▶ _DESCRIPTION OF THE TASK_
Below are entries. Reproduce exactly the lines between the line holding "2,000 per case |" and the line holding "Brillo | $32.65 | |", inclusive, and only those.

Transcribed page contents
------------------------------------------------------------------------
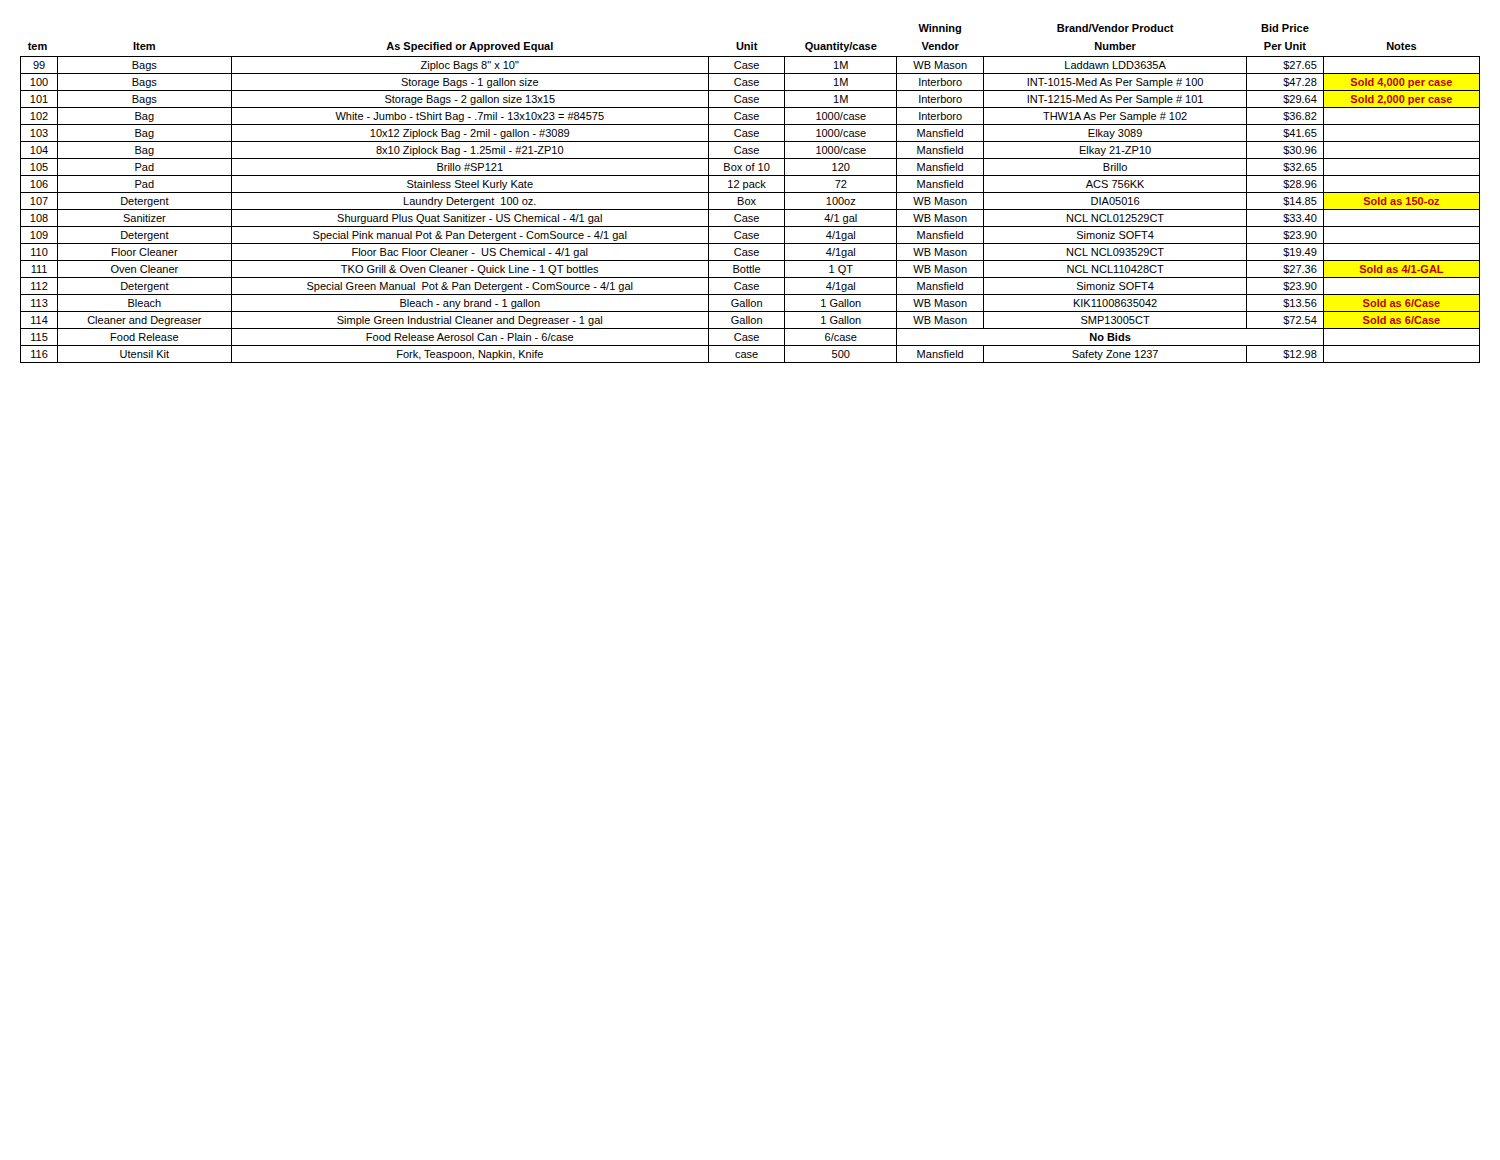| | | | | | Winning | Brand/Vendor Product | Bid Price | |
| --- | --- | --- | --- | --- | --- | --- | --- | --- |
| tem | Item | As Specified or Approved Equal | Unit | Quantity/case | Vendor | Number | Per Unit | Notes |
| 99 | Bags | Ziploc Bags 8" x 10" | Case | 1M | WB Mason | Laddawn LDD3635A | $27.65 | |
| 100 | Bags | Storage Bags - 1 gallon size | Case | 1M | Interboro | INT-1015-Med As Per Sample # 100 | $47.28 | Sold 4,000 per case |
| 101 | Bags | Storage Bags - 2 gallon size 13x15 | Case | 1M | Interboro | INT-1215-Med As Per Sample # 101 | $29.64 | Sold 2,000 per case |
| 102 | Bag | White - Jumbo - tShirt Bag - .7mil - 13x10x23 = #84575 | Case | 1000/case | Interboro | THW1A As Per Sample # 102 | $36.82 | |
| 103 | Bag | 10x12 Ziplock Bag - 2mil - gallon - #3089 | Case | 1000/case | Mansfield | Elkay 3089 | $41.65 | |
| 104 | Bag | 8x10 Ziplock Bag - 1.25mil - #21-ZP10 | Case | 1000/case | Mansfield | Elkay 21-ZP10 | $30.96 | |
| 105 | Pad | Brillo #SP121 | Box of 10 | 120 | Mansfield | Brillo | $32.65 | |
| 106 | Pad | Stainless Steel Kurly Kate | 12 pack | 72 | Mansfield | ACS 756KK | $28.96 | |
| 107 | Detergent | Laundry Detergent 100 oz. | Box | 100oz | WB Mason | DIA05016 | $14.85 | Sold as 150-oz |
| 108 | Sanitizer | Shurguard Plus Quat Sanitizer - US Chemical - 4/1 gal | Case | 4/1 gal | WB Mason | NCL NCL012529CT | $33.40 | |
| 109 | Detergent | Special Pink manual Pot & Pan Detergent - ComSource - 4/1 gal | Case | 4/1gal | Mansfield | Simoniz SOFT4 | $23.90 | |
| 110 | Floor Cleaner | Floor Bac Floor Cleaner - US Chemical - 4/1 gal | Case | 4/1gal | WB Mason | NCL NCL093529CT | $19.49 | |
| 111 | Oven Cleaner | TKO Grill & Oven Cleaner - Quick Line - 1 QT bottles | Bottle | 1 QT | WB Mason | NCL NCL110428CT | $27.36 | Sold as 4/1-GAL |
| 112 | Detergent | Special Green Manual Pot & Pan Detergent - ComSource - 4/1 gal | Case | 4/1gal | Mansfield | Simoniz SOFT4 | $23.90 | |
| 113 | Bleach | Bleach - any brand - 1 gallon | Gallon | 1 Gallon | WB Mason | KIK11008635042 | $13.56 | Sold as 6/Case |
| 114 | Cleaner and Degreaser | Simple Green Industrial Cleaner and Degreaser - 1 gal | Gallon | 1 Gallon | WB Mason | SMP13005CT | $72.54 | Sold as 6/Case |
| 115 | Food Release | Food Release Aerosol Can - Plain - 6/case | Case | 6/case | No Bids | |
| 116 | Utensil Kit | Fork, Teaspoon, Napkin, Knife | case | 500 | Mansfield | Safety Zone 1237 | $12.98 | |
------------------------------------------------------------------------
▶ _RESPONSE_
| 101 | Bags | Storage Bags - 2 gallon size 13x15 | Case | 1M | Interboro | INT-1215-Med As Per Sample # 101 | $29.64 | Sold 2,000 per case |
| 102 | Bag | White - Jumbo - tShirt Bag - .7mil - 13x10x23 = #84575 | Case | 1000/case | Interboro | THW1A As Per Sample # 102 | $36.82 | |
| 103 | Bag | 10x12 Ziplock Bag - 2mil - gallon - #3089 | Case | 1000/case | Mansfield | Elkay 3089 | $41.65 | |
| 104 | Bag | 8x10 Ziplock Bag - 1.25mil - #21-ZP10 | Case | 1000/case | Mansfield | Elkay 21-ZP10 | $30.96 | |
| 105 | Pad | Brillo #SP121 | Box of 10 | 120 | Mansfield | Brillo | $32.65 | |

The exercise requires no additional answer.